Nella sua corrispondenza con Roma volle poi sottolineare come: “Il trattamento degli ebrei è incomparabilmente peggiore [rispetto ai polacchi]; sono completamente esclusi dalla vita civile e commerciale e le loro proprietà e depositi bancari confiscati integralmente…” “Solo le donne ebree rimangono a Katowice. Gli uomini sono scomparsi e nessuno sa dove siano stati mandati”. Ora, attraverso meticolose ricerche negli archivi e nei documenti accademici a lungo dimenticati, Borowka ha scoperto che anche Busi ha rischiato la propria vita per cercare di salvare coloro che venivano cacciati e perseguitati. “Il giorno stesso in cui vennero scattate le foto, Busi salvò la vita di soldati e ribelli polacchi in fuga dai tedeschi offrendo loro un riparo nel consolato e abiti civili per fuggire”, ha detto Borowka. Inoltre ha aiutato il vescovo di Katowice, Stanisław Adamski, a contattare il governo polacco in esilio per cercare di convincere la regione a dichiarare la nazionalità tedesca per sopravvivere all’occupazione, senza dimenticare che furono proprio i suoi rapporti “sull’arresto da parte della Gestapo a Novembre di 183 accademici polacchi a Cracovia” che portarono Mussolini a contattare personalmente Hitler in segno di protesta” portando alla liberazione di 101 di loro.

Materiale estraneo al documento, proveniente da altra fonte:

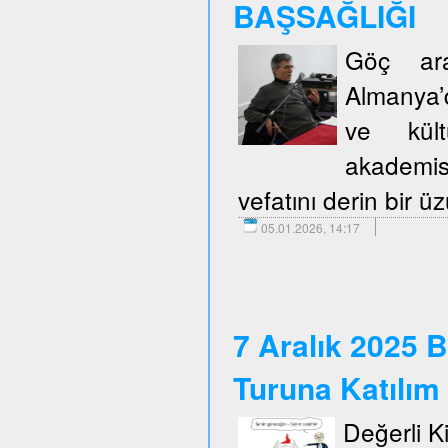
BAŞSAĞLIĞI
Göç araş
Almanya’d
ve kült
akademis
vefatını derin bir 
05.01.2026, 14:17
7 Aralık 2025 B
Turuna Katılım
Değerli Kie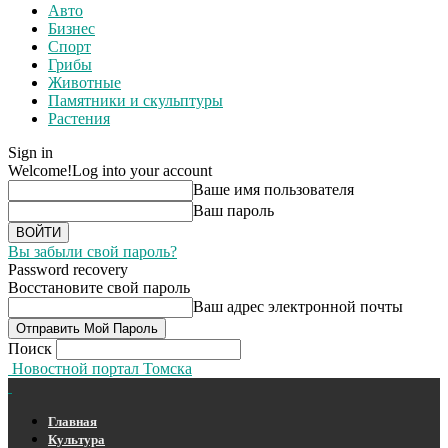
Авто
Бизнес
Спорт
Грибы
Животные
Памятники и скульптуры
Растения
Sign in
Welcome!
Log into your account
Ваше имя пользователя
Ваш пароль
Вы забыли свой пароль?
Password recovery
Восстановите свой пароль
Ваш адрес электронной почты
Поиск
Новостной портал Томска
Главная
Культура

Busi, determinato ad aiutare, salvò diversi ebrei, tra cui Markus Braude e sua moglie Natalia, sorella del famoso intellettuale e scrittore ebreo Martin Buber, di ŁódźLa coppia sembrava destinata alla morte, ma la loro richiesta per un visto di uscita dal paese arrivò sulla scrivania del console italiano che la firmò, rischiando la propria vita il 10 aprile. Questo visto risulta essere davvero molto significativo perché è l’unico documento dell’Olocausto rilasciato in una zona dove già era iniziata la costruzione di un ghetto ebraico nella Polonia occupata dai nazisti.

Busi è una figura poco conosciuta, dimenticata fino ad oggi dalla storia.